We know that meat-rich diets (and the factory farming that supplies them), single-use plastics and single-occupancy vehicles are very carbon-intensive. So we should be moving to tax (or price) their carbon content more appropriately and fund better public transport and recycling and re-use infrastructure to enable people to avoid the worst-offending products. The question of meat-eating is obviously cultural and will require civil society pressure. A meat tax may be too far, but we should not rule it out.

On Green QE, the main idea is that a central bank would create an amount of money for the purchase of ‘green bonds’ issued by organisations to finance investment that helps us achieve our climate targets. These could include sovereign green bonds issued by governments and bought in the secondary market. The aim of classic QE is to reduce long-term interest rates, and a programme of Green QE could also do this while creating real economic value by stimulating the issuance of green bonds and reducing risks for conventional investors (especially in large-scale projects).

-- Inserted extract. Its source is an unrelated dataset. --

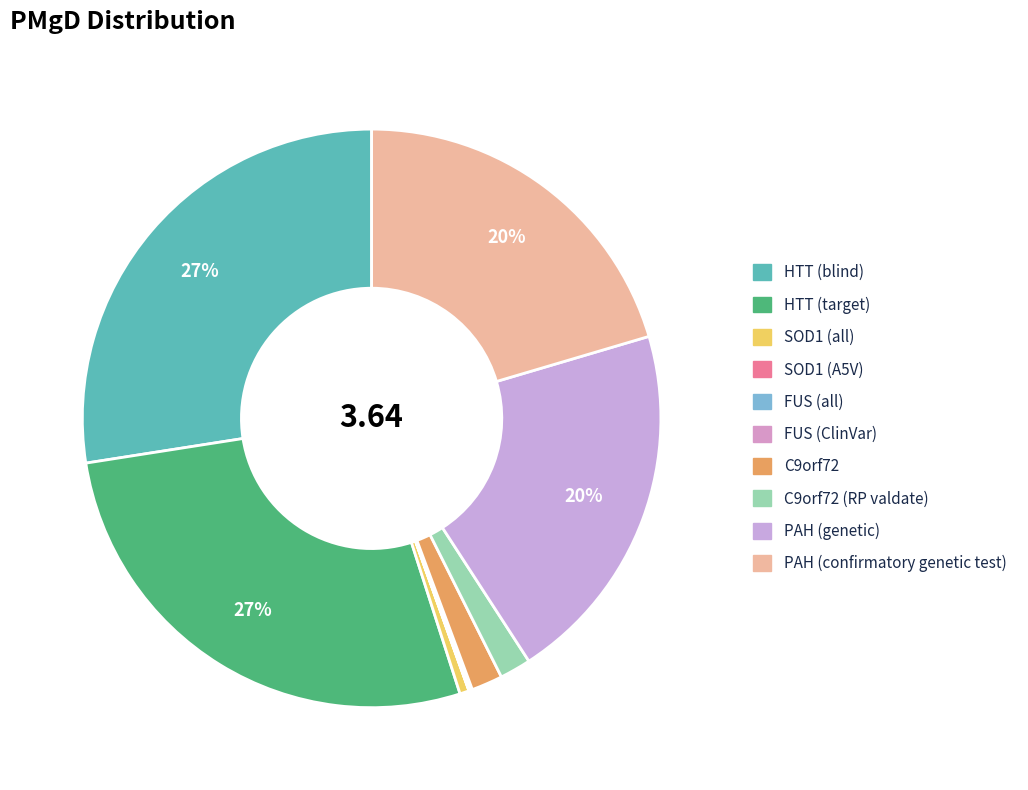

What is the largest slice in the pie chart?

HTT (blind)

The Bank of England has already created £435 billion for bond buying since 2009, while the European Central Bank has created nearly €2.5 trillion since 2014. Unfortunately, there is evidence that a lot of this bond buying has served high-carbon interests. Furthermore, as is well known, while classic QE may have had the desired effect of reducing long-term interest rates, the flip side has been inflated asset prices and, therefore, growing wealth inequality. A programme of Green QE would aim to channel money into non-financial growth sectors (rather than just property markets or stock markets), and so could create a more widely shared ‘wealth effect’ at the same time as tackling climate change.

A still more radical option would be ‘Green Overt Monetary Finance’ (OMF), whereby a central bank would buy zero-interest, perpetual government bonds in the primary market in order to fund direct government spending on low carbon projects. This is currently prohibited by the Treaty of Lisbon, although a number of financial experts like Adair Turner have championed it (albeit not for climate-related reasons).

The biggest risk of OMF is that it would spiral out of control, thus fuelling hyperinflation. But in a world of sluggish growth, output gaps and ultra-low interest rates, this concern seems very distant, and at this stage we need to be weighing the risks more accurately. As the IPCC is about to illustrate, spiralling global temperatures are a much more present danger than hyperinflation. It is time for more radicalism and a real Green New Deal.